Provided records:
•••••
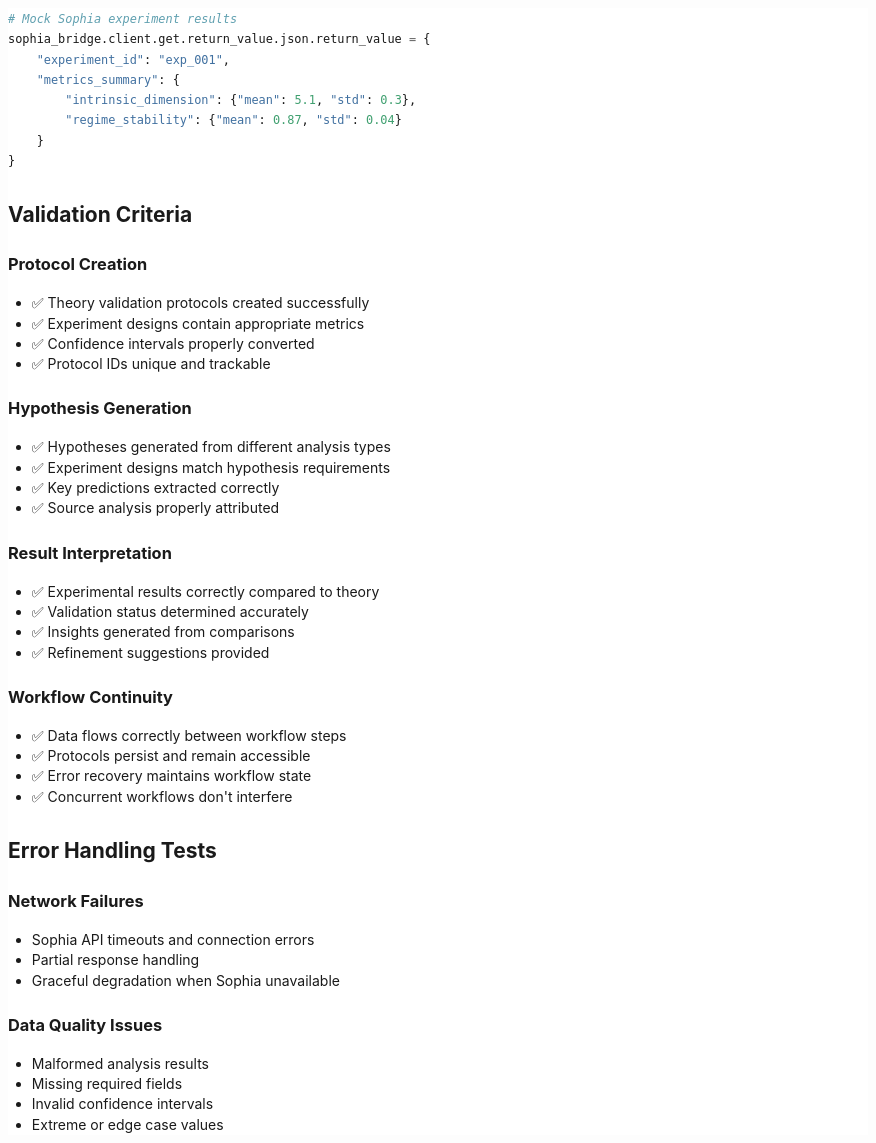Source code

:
 ```python
# Mock Sophia experiment results
sophia_bridge.client.get.return_value.json.return_value = {
    "experiment_id": "exp_001",
    "metrics_summary": {
        "intrinsic_dimension": {"mean": 5.1, "std": 0.3},
        "regime_stability": {"mean": 0.87, "std": 0.04}
    }
}
```

## Validation Criteria

### Protocol Creation
- ✅ Theory validation protocols created successfully
- ✅ Experiment designs contain appropriate metrics
- ✅ Confidence intervals properly converted
- ✅ Protocol IDs unique and trackable

### Hypothesis Generation  
- ✅ Hypotheses generated from different analysis types
- ✅ Experiment designs match hypothesis requirements
- ✅ Key predictions extracted correctly
- ✅ Source analysis properly attributed

### Result Interpretation
- ✅ Experimental results correctly compared to theory
- ✅ Validation status determined accurately
- ✅ Insights generated from comparisons
- ✅ Refinement suggestions provided

### Workflow Continuity
- ✅ Data flows correctly between workflow steps
- ✅ Protocols persist and remain accessible
- ✅ Error recovery maintains workflow state
- ✅ Concurrent workflows don't interfere

## Error Handling Tests

### Network Failures
- Sophia API timeouts and connection errors
- Partial response handling
- Graceful degradation when Sophia unavailable

### Data Quality Issues
- Malformed analysis results
- Missing required fields
- Invalid confidence intervals
- Extreme or edge case values
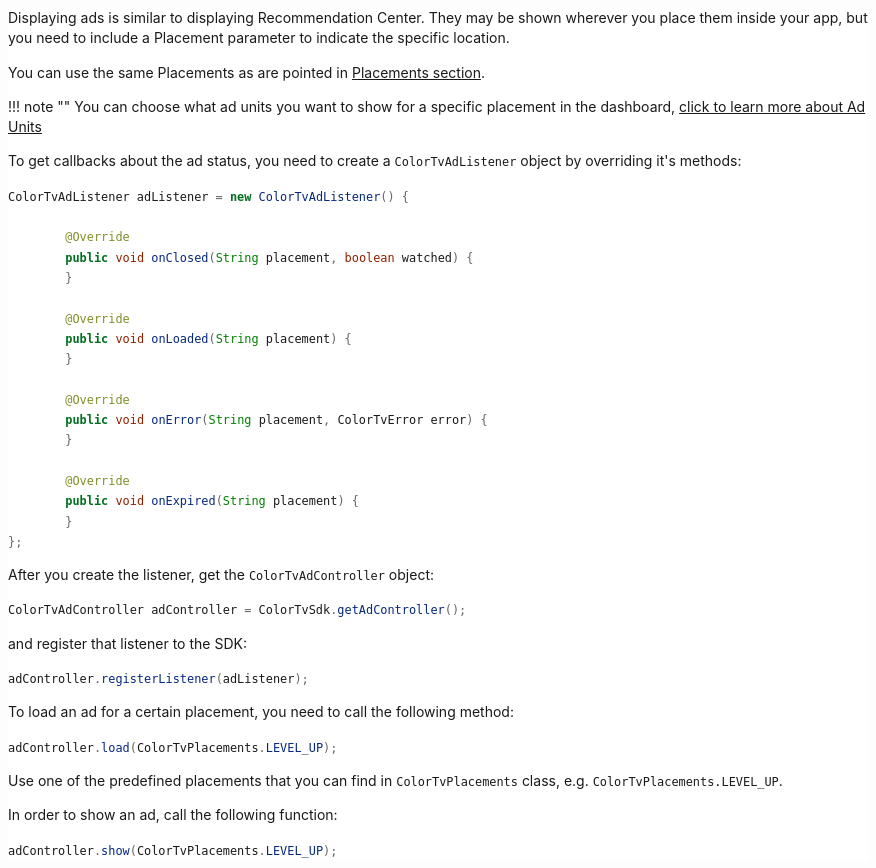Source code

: Displaying ads is similar to displaying Recommendation Center. They may be shown wherever you place them inside your app, but you need to include a Placement parameter to indicate the specific location.

You can use the same Placements as are pointed in [Placements section](#placements).

!!! note ""
    You can choose what ad units you want to show for a specific placement in the dashboard, [click to learn more about Ad Units](index.md#ad-units)

To get callbacks about the ad status, you need to create a `ColorTvAdListener` object by overriding it's methods:

```java
ColorTvAdListener adListener = new ColorTvAdListener() {

        @Override
        public void onClosed(String placement, boolean watched) {
        }

        @Override
        public void onLoaded(String placement) {
        }

        @Override
        public void onError(String placement, ColorTvError error) {
        }

        @Override
        public void onExpired(String placement) {
        }
};
```

After you create the listener, get the `ColorTvAdController` object:

```java
ColorTvAdController adController = ColorTvSdk.getAdController();
```

and register that listener to the SDK:

```java
adController.registerListener(adListener);
```

To load an ad for a certain placement, you need to call the following method:

```java
adController.load(ColorTvPlacements.LEVEL_UP);
```

Use one of the predefined placements that you can find in `ColorTvPlacements` class, e.g. `ColorTvPlacements.LEVEL_UP`.

In order to show an ad, call the following function:

```java
adController.show(ColorTvPlacements.LEVEL_UP);
```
•••••
Problem details: Repeat exactly the lines from the one containing "- Missing required fields" to the last line of the data above, both included, and write no pictures into the copy.

Response below:
- Missing required fields
- Invalid confidence intervals
- Extreme or edge case values
Source code

: Displaying ads is similar to displaying Recommendation Center. They may be shown wherever you place them inside your app, but you need to include a Placement parameter to indicate the specific location.

You can use the same Placements as are pointed in [Placements section](#placements).

!!! note ""
    You can choose what ad units you want to show for a specific placement in the dashboard, [click to learn more about Ad Units](index.md#ad-units)

To get callbacks about the ad status, you need to create a `ColorTvAdListener` object by overriding it's methods:

```java
ColorTvAdListener adListener = new ColorTvAdListener() {

        @Override
        public void onClosed(String placement, boolean watched) {
        }

        @Override
        public void onLoaded(String placement) {
        }

        @Override
        public void onError(String placement, ColorTvError error) {
        }

        @Override
        public void onExpired(String placement) {
        }
};
```

After you create the listener, get the `ColorTvAdController` object:

```java
ColorTvAdController adController = ColorTvSdk.getAdController();
```

and register that listener to the SDK:

```java
adController.registerListener(adListener);
```

To load an ad for a certain placement, you need to call the following method:

```java
adController.load(ColorTvPlacements.LEVEL_UP);
```

Use one of the predefined placements that you can find in `ColorTvPlacements` class, e.g. `ColorTvPlacements.LEVEL_UP`.

In order to show an ad, call the following function:

```java
adController.show(ColorTvPlacements.LEVEL_UP);
```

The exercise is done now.